The zebrafish model system has recently increased vastly in popularity, and has quickly become a MD model. Due to its compatibility with the CRISPR/Cas9 method, genetic knockout studies can be utilized to generate novel mutant lines tailored to fit various aspects in studies of the zebrafish skeletal muscle. In this thesis I present nine new zebrafish lines which I used to study muscle biology processes, including muscle regeneration and the EOM cytoskeleton. 

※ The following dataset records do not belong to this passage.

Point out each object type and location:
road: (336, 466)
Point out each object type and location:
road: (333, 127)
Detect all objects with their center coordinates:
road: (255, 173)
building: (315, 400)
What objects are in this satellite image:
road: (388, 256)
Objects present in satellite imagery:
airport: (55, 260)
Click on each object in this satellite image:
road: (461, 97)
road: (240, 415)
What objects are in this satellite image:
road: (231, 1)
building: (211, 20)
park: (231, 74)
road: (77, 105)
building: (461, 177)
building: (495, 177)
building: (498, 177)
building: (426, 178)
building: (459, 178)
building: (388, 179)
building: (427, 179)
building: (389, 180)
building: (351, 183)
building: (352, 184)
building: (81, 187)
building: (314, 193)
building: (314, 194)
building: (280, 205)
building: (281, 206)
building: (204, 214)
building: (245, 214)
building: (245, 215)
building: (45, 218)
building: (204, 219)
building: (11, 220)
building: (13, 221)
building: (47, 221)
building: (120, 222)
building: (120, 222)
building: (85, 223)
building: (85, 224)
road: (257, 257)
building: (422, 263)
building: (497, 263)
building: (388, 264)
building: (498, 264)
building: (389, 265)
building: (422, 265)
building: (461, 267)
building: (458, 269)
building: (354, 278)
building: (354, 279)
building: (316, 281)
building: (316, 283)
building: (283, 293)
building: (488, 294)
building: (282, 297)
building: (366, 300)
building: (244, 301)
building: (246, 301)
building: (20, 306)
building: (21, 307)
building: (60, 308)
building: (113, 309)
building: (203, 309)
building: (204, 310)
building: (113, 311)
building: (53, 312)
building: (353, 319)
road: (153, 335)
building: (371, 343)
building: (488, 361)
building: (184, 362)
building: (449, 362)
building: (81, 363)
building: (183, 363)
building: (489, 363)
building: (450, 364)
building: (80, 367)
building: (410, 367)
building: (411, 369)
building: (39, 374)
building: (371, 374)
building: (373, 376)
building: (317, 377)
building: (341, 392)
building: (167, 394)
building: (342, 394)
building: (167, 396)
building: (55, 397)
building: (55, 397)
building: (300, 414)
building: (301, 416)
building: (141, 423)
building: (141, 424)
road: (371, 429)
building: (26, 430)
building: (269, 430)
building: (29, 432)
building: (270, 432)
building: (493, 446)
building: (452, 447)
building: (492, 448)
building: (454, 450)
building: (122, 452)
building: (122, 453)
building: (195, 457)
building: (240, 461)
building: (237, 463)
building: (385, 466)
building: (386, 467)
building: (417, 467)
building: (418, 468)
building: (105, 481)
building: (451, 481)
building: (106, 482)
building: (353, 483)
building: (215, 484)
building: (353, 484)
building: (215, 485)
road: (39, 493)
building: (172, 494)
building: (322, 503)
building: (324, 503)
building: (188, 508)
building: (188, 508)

Our results clearly demonstrate the need for understanding compensatory mechanisms in biology. Interestingly, pax3 and pax7 were shown to functionally compensate for each other both in appendicular muscle formation and in muscle regeneration, respectively, two processes where these individual genes have great impact in other organisms. This finding would also prove to be important in aiding our understanding of the EOM biology in adaptive strategies towards MDs. Furthermore, our results show that zebrafish EOMs are a good model to study cytoskeletal composition, as they share important features with human EOMs. Utilizing the CRISPR/Cas9 genome editing technique, I developed several knockout models of cytoskeletal proteins (desmin, obscurin, plectin) and studied their importance for the function of the EOMs.  In studies of zebrafish EOMs lacking obscurin, we found that EOMs functionally adapt their myosin composition over time via upregulation of myh7, a cardiac specific myosin. Furthermore, an RNA-sequencing screen on a CRISPR/Cas9 induced desminopathy model (desma; desmb double mutant) identified several protective genes of interest. We show that a four and a half LIM-domain protein (Fhl2) is upregulated in EOMs in several muscular dystrophy models and that fhl2b protects EOMs from excessive myonuclei turnover and hypertrophy. Furthermore, its ectopic expression in trunk muscle can also protect an additional muscle dystrophy model (dmd) from acute early death, improve myofiber function and stabilize neuromuscular junctions. Importantly, this protein was also detected in both human and mouse EOMs, indicating a potentially conserved role in the EOMs across species.

In summary, we identified several novel strategies of adaptation to disease progression in the EOMs. Together, these findings have contributed significantly to a better understanding of the EOMs and suggest new treatment strategies for MD that may have important future clinical applications.